The USGS presented its Directors Award for Exemplary Service to the Nation to three NETL researchers for applying advanced techniques under extreme time constraints to estimate leakage rates which assisted in setting levels of response following the drilling rig explosion at the Macondo Well in April 2010.
The Deepwater Horizon Unified Command established an independent technical group to generate the oil leak estimates and remove initial doubts regarding early leakage estimates. The Director of the USGS, who led the technical group, presented its award to Frank Shaffer, an engineer in NETL’s Computational Science Division; Grant Bromhal, an engineer in NETL’s Geosciences Division; and George Guthrie, focus area lead for NETL’s Geological and Environmental Systems. The three researchers served on two technical group teams—a Plume Analysis Team and a Nodal Analysis Team—with researchers from other U.S. Department of Energy (DOE) national laboratories, academia, and industry.
When presenting the award to the NETL researchers, USGS Director Marcia McNutt said that “their answers and insights helped guide important decisions and made a very real and positive difference during the response to this unprecedented oil spill event.” She specifically lauded their ability to “work together as true teams, irrespective of organizational affiliations, setting aside personal and professional lives to tackle these challenges.”

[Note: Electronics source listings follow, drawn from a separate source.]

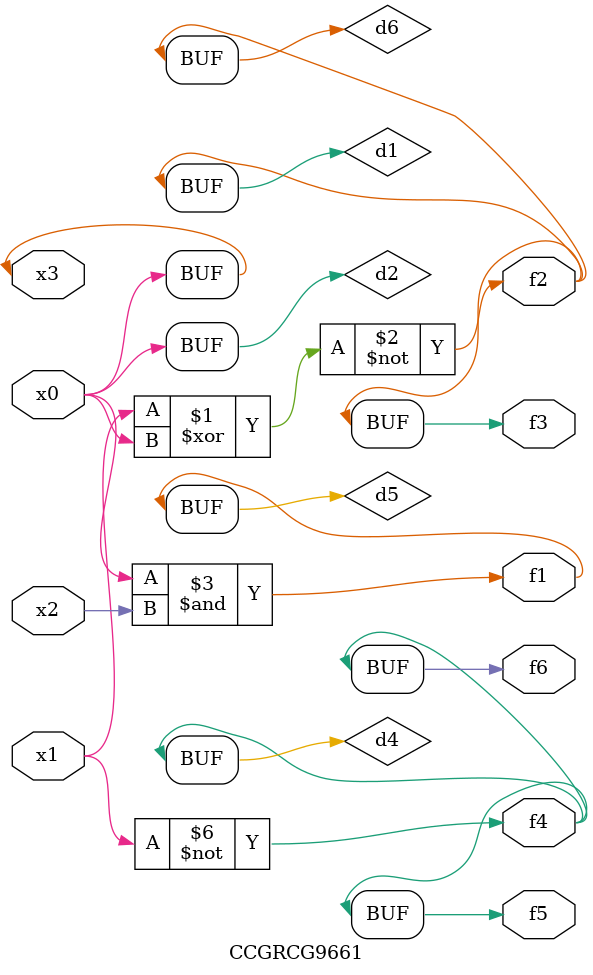
<source format=v>
module CCGRCG9661(
	input x0, x1, x2, x3,
	output f1, f2, f3, f4, f5, f6
);

	wire d1, d2, d3, d4, d5, d6;

	xnor (d1, x1, x3);
	buf (d2, x0, x3);
	nand (d3, x0, x2);
	not (d4, x1);
	nand (d5, d3);
	or (d6, d1);
	assign f1 = d5;
	assign f2 = d6;
	assign f3 = d6;
	assign f4 = d4;
	assign f5 = d4;
	assign f6 = d4;
endmodule

</source>
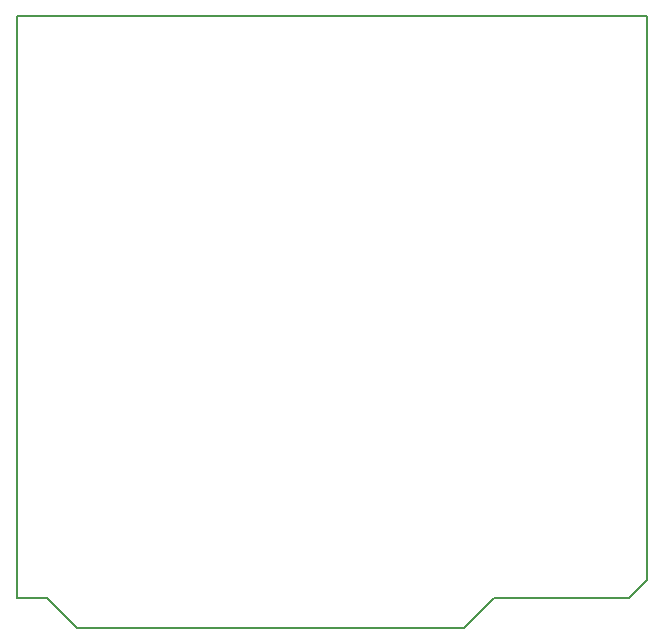
<source format=gm1>
G04 #@! TF.GenerationSoftware,KiCad,Pcbnew,6.0.2-378541a8eb~116~ubuntu18.04.1*
G04 #@! TF.CreationDate,2022-02-21T15:39:08+08:00*
G04 #@! TF.ProjectId,arduino_can_bus_shield,61726475-696e-46f5-9f63-616e5f627573,rev?*
G04 #@! TF.SameCoordinates,Original*
G04 #@! TF.FileFunction,Profile,NP*
%FSLAX46Y46*%
G04 Gerber Fmt 4.6, Leading zero omitted, Abs format (unit mm)*
G04 Created by KiCad (PCBNEW 6.0.2-378541a8eb~116~ubuntu18.04.1) date 2022-02-21 15:39:08*
%MOMM*%
%LPD*%
G01*
G04 APERTURE LIST*
G04 #@! TA.AperFunction,Profile*
%ADD10C,0.150000*%
G04 #@! TD*
G04 APERTURE END LIST*
D10*
X149098000Y-128651000D02*
X151638000Y-126111000D01*
X111252000Y-126111000D02*
X113792000Y-126111000D01*
X164592000Y-76835000D02*
X164592000Y-124587000D01*
X163068000Y-126111000D02*
X164592000Y-124587000D01*
X113792000Y-126111000D02*
X116332000Y-128651000D01*
X164592000Y-76835000D02*
X111252000Y-76835000D01*
X116332000Y-128651000D02*
X149098000Y-128651000D01*
X111252000Y-76835000D02*
X111252000Y-126111000D01*
X151638000Y-126111000D02*
X163068000Y-126111000D01*
M02*

</source>
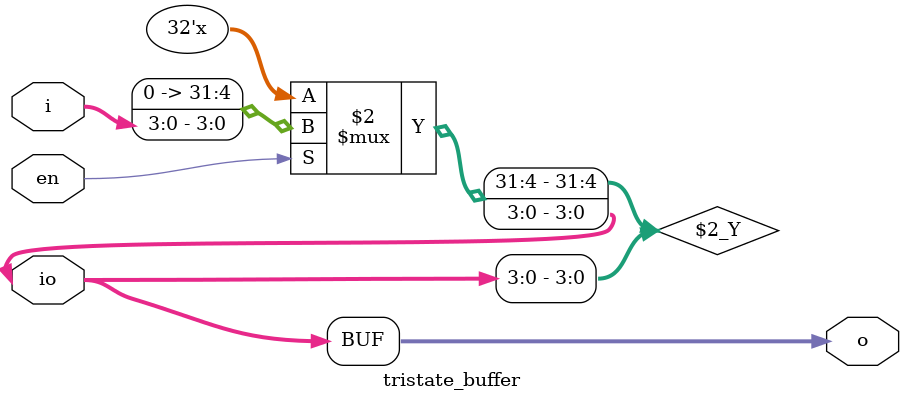
<source format=sv>
module tristate_buffer
#(
    parameter WIDTH = 4
)
(
    input              en,
    input  [WIDTH-1:0] i,
    output [WIDTH-1:0] o,
    inout  [WIDTH-1:0] io
);

    assign o  = io;
    assign io = en ? i : 'bZ;

endmodule
</source>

Shaffer led a group of NETL researchers who contributed to the Plume Analysis Team’s estimates by applying an image analysis technique, called particle image velocimetry (PIV), to evaluate the leak rate from submarine videos of the oil leak jets 5,000 feet below the sea surface. The team’s flow rate estimates of 60,000 barrels per day were very close to later government estimates of 55,000 barrels accumulated from all measurement data. The NETL-developed PIV imaging technology, originally designed to create cleaner fossil energy processes, has been successfully applied to a range of medical, chemical, energy, and other industry systems.
Bromhal and Guthrie led researchers who contributed to the Nodal Analysis Team, which used a variety of approaches to simulate flow restrictions in the oil reservoir and wellbore system to estimate flow rate from the well. The team conducted detailed evaluations related to the uncertainties associated with the oil spill well, wellbore system, and fluids, as well as how those uncertainties related to estimates of the flow rate. The Nodal Analysis Team consisted of sub-teams from NETL and four other DOE national laboratories: Pacific Northwest National Laboratory, Lawrence Berkeley, Los Alamos, and Lawrence Livermore.